The Medicaid changes reportedly being discussed in secret by Republican senators has motivated ten of the country’s biggest health care plans to send a letter asking the senators to carefully consider what the hell they are doing.

The full text of the letter can be found here: Joint Medicaid MCO Senate Letter

Excerpts follow:

The undersigned Managed Care Organizations represent nearly 13.5 million of our fellow citizens in 23 states across the country who rely on Medicaid for their health and well-being. We respectfully ask you to carefully consider the ramifications and consequences of altering the Medicaid related provisions of the Affordable Care Act (ACA) and the underlying financing structure of the Medicaid program so that reforms assure coverage to existing and future eligible enrollees while bending the cost curve through value-based initiatives. This year’s discussion began with a focus on the ACA’s individual insurance market, but current health care proposals go further and do not enact meaningful, needed repairs to the ACA. However, our primary concerns lie in the impacts these policies will have on the 74 million low-income, disabled and elderly Americans whose health care coverage through Medicaid rests in the hands of the Senate as you craft new legislation and policy options.

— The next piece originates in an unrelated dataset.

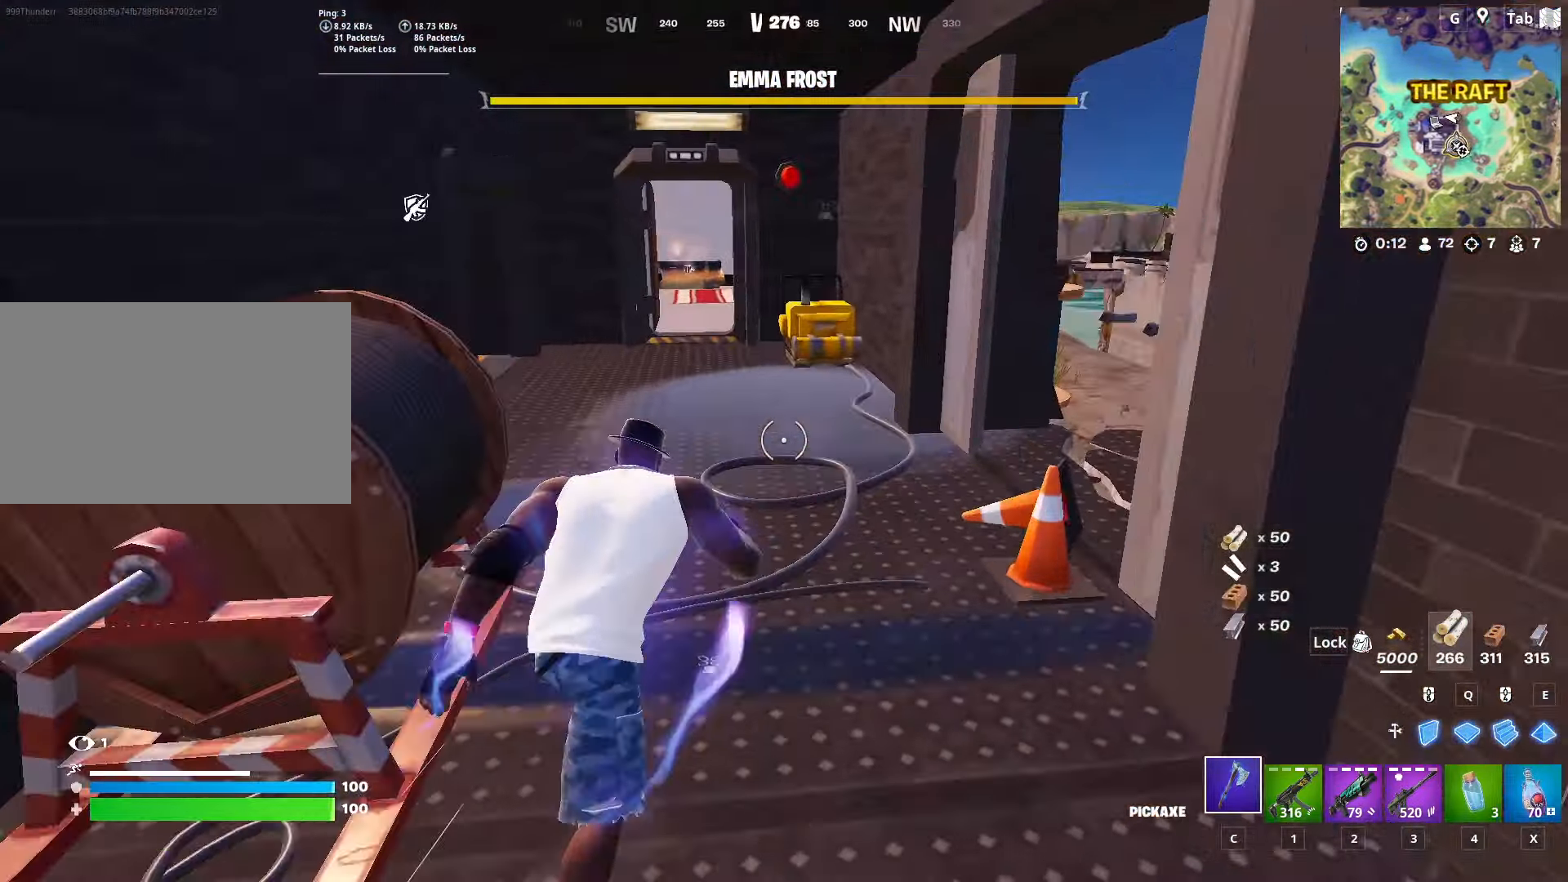
{"keys": ["d", "w"], "mouse": [], "mouse_move": "still", "events": [[217, "d", "down"]]}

The providers specifically single out the fallacious arguments for state level flexibilities.

While this may appear positive from an immediate budgetary perspective, these amounts spell deep cuts, not state flexibilities, in Medicaid. There are no hidden efficiencies that states can use to address gaps of this magnitude without harming beneficiaries or imposing undue burden to our health care system and all U.S. taxpayers. Reducing the federal government’s share of Medicaid in this manner is not meaningful reform to bend the cost curve. It is simply an enormous cost shift to the states. It does nothing to address underlying drivers of the cost of care, like expensive new drugs and therapies, and an aging population living longer with disability. States are already hard-pressed to meet these challenges while balancing their budgets.

Simply put, the projected shortfall in federal funding must be addressed by each state, forcing them to make difficult choices which may include: 1) making up the difference through increased state and local taxes; 2) reducing benefits; 3) cutting reimbursement to health care providers; and 4) eliminating coverage for certain categories of currently eligible beneficiaries. Unlike previous shortterm changes, policies under consideration make the reductions permanent and penalize states that have already achieved efficiencies and lowered their historical spending trend.

When it comes down to it, the GOP is ignoring the health care establishment, the insurance industry, and the loss of access to health care that will be inevitable for 23 million Americans and up, all to pass massive tax breaks for the super rich. That is the sum total of what the current legislation is all about. It does nothing to reduce costs. It does everything to deny health care access to the middle class and poor.

As one retired economist explained, putting this in real numbers in a thread attached to an article discussing Andy Slavitt, the former acting Administrator of the Centers for Medicare and Medicaid Services, and his assertion that:

“I spent a better part of the day in the Senate yesterday, and as near as I can tell, the best way I can describe it, is we’re going to get something like a Frankenstein monster of health care,” he said. “This is going to be something that very few can love. It’s going to end Medicaid as we know it, the question is only how quickly. And in order to get a better score from the [Congressional Budget Office], they’re going to make the tax credits look more like Obamacare tax credits, only without any money to do it.”

All this just so some very, very rich people can get richer at an even faster rate (lower taxes). The bill eliminates the 0.9% ACA tax on ordinary income above the first $250,000 earned and the 3.8% ACA tax on investment income above the first $250,000.

Someone earning $500,000 of ordinary income would only save $2,250 in taxes but the Walton heirs, if earning about a 3% return on their $180 billion in wealth ($5.4 billion per year), would save over $200 million per year in taxes.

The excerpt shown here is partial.